EXERCISE TASKS
[A] In the Furtwangler Beethoven thread, which two symphonies does Steve Wright call probably his two favourites?
[B] Go on with the Furtwangler Beethoven thread, starting right after its last line.

# Furtwangler's Beethoven: which recording(s)?



## Steve Wright (Mar 13, 2015)

After hugely enjoying Furtwangler's Schubert 9, I would like to acquire some of his Beethoven. But there is a bewildering array of Furtwangler's Beethoven out there - sets, single symphonies, different orchestras, EMI/DG, etc. Can anyone recommend any discs in particular?
E.g. both EMI and DG have a 5/7 pairing (probably my two favourites)... which is better? Are any of the complete cycles consistently good, or are they all variable?
Sound quality is quite important, though obviously within what's possible here!
Thanks.


----------



## Steve Wright (Mar 13, 2015)

Ps and while I am here, can I ask the same question re: Furtwangler and the Brahms symphonies?
There seem to be a few alternative recordings, or at any rate pressings, here too...
Thanks!


----------



## Triplets (Sep 4, 2014)

RECORD EXTRACTS
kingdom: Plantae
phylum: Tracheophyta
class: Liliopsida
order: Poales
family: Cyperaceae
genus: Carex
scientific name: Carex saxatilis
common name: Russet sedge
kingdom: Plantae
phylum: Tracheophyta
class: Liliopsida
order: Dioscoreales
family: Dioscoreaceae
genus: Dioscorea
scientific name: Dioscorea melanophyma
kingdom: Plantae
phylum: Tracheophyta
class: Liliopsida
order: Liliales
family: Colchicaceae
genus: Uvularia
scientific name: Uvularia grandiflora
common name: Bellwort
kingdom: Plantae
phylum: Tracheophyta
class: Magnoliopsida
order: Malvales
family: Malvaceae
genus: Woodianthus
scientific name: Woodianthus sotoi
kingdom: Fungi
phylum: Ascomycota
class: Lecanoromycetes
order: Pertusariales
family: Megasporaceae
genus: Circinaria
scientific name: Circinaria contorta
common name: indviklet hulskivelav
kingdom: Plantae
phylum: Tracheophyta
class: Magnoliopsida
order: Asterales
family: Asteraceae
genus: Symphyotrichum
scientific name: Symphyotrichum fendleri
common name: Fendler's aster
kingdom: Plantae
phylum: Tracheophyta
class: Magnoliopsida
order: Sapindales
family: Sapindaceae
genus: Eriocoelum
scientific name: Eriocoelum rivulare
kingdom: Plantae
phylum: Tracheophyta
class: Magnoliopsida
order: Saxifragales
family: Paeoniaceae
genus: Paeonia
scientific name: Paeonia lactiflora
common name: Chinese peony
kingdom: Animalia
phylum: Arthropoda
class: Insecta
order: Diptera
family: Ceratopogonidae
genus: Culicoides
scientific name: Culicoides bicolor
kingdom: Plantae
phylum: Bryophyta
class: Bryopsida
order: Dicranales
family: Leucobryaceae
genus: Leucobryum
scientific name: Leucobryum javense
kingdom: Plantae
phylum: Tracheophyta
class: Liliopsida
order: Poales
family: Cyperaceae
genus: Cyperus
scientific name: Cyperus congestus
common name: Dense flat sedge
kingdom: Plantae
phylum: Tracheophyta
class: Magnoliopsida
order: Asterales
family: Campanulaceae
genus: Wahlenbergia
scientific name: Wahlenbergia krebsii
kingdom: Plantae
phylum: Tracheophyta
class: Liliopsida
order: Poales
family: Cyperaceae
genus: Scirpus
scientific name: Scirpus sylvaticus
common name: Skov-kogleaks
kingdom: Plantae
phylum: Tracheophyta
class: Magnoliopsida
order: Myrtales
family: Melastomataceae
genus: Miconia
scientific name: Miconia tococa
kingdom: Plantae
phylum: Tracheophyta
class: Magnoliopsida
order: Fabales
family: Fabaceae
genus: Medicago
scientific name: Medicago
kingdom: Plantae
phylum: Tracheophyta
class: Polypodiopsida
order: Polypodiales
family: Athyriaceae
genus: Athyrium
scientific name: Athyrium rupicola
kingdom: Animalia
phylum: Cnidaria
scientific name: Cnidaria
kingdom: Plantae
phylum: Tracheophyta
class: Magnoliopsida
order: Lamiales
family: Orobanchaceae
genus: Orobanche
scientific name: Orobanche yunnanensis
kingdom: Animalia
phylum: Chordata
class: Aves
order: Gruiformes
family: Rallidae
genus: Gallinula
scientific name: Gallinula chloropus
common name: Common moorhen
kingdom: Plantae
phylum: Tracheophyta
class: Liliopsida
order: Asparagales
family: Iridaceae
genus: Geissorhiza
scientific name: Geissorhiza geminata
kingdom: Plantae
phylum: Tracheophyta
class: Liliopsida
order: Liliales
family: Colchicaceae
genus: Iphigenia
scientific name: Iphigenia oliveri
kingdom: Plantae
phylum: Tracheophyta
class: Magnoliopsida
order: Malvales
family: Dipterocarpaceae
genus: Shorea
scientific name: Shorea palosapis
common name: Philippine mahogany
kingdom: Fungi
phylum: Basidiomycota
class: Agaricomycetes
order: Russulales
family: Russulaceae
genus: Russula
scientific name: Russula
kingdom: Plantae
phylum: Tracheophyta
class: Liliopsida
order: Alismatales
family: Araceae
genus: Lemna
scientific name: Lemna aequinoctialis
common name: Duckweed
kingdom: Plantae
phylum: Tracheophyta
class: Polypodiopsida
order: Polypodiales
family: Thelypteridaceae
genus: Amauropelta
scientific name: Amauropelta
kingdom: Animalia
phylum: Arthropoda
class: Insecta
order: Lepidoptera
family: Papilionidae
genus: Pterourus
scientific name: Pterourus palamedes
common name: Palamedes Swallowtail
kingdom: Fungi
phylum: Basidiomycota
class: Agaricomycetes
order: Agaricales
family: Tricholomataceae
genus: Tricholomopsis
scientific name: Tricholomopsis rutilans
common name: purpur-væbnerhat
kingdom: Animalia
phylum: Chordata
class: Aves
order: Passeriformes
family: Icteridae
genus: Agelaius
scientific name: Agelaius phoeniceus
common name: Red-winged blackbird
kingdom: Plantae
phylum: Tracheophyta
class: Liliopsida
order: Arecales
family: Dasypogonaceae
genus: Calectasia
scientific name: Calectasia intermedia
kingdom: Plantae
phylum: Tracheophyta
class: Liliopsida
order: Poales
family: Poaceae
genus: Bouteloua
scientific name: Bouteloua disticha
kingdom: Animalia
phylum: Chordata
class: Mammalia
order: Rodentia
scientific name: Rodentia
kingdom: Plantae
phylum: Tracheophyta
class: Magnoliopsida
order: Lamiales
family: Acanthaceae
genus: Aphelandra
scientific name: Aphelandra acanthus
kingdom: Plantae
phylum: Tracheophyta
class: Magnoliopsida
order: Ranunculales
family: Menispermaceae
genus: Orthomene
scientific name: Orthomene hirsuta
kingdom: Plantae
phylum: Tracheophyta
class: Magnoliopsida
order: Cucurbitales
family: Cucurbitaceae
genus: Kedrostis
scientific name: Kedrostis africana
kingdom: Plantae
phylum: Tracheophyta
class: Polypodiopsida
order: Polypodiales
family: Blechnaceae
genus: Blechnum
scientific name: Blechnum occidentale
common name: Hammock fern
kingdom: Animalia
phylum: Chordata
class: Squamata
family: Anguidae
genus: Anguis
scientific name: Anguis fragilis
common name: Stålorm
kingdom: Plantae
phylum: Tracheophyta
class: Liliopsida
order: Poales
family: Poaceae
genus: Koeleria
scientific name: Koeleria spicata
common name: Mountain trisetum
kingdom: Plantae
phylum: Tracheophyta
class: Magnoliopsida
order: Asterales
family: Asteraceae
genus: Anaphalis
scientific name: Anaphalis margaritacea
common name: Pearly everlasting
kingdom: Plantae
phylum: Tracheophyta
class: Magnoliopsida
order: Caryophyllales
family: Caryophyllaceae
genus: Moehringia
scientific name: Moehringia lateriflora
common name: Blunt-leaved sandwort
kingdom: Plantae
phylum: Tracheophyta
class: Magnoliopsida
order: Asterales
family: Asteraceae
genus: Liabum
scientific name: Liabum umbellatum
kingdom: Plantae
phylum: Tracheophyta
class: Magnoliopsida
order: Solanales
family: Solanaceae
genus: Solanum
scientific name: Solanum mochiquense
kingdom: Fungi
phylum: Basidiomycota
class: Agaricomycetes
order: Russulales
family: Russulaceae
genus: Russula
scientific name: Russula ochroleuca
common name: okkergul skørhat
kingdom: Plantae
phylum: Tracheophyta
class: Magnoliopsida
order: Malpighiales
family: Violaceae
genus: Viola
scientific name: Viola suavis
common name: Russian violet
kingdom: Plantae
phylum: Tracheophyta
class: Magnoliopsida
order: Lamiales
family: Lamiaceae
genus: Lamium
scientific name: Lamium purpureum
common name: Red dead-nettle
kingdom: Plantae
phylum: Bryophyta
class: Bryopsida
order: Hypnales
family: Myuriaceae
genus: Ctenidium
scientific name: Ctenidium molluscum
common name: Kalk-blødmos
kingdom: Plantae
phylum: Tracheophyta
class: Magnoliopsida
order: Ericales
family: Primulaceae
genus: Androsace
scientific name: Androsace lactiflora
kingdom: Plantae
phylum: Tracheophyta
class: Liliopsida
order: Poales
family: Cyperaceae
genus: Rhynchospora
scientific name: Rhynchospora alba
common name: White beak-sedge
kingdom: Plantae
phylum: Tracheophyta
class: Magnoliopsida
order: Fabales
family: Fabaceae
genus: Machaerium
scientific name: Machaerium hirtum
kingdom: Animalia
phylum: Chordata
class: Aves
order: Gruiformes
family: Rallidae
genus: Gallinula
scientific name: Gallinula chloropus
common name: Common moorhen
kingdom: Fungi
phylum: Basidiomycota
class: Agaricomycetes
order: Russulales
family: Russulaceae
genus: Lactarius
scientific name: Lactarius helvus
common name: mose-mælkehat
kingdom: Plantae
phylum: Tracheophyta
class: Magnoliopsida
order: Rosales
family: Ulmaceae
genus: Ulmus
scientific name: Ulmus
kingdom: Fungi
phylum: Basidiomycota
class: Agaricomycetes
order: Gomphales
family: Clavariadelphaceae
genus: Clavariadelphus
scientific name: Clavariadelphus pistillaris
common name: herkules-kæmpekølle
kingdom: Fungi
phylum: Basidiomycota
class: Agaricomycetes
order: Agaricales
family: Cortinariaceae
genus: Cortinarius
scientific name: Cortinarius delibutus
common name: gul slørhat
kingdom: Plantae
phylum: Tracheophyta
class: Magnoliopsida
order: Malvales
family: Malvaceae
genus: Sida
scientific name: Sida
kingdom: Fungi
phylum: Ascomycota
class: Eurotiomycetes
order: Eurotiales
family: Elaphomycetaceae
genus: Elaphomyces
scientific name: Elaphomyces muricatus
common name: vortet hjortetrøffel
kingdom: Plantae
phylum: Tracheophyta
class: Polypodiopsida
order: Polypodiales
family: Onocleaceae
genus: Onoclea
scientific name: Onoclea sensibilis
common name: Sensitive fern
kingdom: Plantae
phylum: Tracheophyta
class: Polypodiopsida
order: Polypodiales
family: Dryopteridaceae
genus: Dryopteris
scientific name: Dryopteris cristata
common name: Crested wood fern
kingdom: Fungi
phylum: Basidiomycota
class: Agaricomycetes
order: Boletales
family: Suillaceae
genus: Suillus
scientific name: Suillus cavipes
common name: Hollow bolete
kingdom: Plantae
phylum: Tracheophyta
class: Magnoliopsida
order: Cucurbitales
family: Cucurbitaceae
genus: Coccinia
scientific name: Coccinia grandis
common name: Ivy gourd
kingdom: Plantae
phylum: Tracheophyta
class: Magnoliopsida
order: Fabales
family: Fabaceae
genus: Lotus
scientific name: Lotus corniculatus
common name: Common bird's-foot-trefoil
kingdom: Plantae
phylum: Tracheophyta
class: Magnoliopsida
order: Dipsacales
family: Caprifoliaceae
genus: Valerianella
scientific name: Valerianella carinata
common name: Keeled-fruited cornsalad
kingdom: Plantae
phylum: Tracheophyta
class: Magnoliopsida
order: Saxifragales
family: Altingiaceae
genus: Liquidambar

TASK RESULTS
[A] The Fifth and the Seventh, the 5/7 pairing that both EMI and DG have issued.

[B]
Steve Wright said:


> Ps and while I am here, can I ask the same question re: Furtwangler and the Brahms symphonies?
> There seem to be a few alternative recordings, or at any rate pressings, here too...
> Thanks!


I have a set of Brahms Symphonies on the Music and Arts label that is hugely satisfying.
Regarding the OP, there is a lot of Furtwangler Beethoven to choose from. I would start with the wartime 9th and the 1953 Eroica.
Once you get an idea of the landscape, you can proceed from there


----------



## Albert7 (Nov 16, 2014)

Not sure but I heard the EMI versions and enjoyed those.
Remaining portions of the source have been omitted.